>>>>

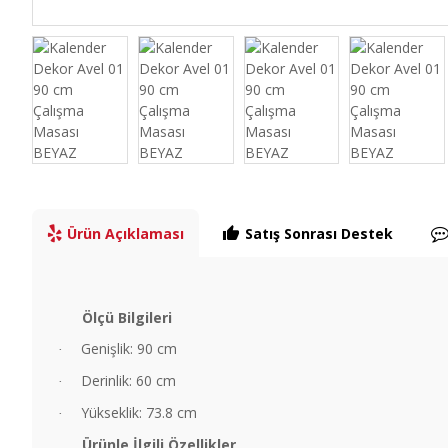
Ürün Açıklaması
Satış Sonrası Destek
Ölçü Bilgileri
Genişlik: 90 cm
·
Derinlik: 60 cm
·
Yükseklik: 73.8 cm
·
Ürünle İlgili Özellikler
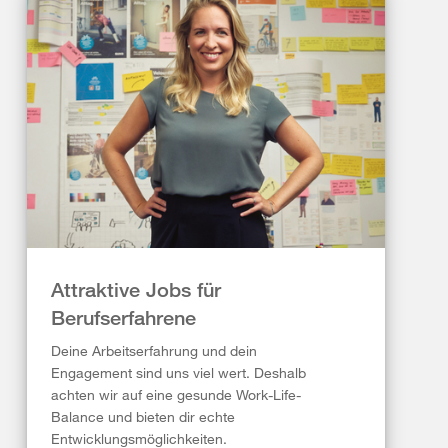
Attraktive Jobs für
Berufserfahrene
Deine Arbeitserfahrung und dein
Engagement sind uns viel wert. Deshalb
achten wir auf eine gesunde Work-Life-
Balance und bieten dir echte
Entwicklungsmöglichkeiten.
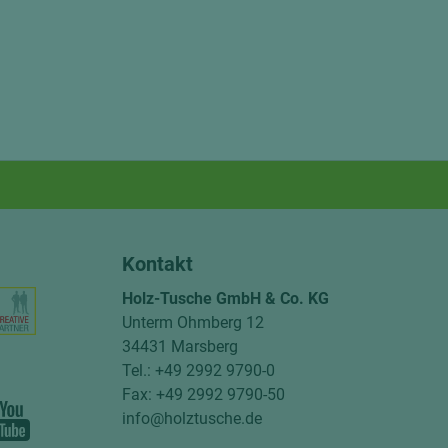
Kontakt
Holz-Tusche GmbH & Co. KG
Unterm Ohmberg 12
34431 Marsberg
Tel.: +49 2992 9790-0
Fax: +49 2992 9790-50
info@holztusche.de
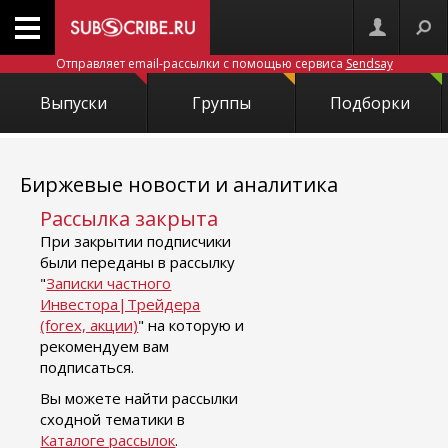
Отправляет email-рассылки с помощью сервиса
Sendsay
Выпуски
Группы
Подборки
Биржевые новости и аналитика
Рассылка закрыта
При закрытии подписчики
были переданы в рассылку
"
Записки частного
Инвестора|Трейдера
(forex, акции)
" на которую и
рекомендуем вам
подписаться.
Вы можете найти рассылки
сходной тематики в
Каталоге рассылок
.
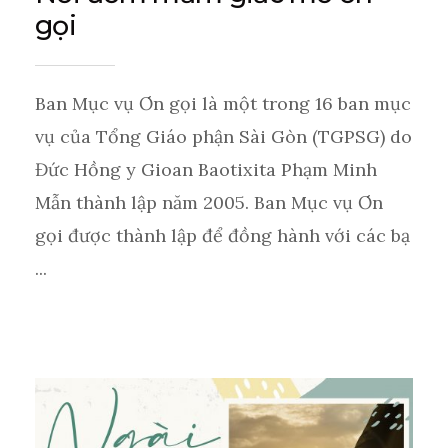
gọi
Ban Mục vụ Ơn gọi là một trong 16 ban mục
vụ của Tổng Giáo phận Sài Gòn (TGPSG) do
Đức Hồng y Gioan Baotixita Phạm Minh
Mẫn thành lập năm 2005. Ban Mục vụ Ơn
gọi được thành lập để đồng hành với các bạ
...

<<<<

• [Task directions]:
Lines containing the word "рассылки": copy every one of them from the records above.

• [Response]:
Отправляет email-рассылки с помощью сервиса
Вы можете найти рассылки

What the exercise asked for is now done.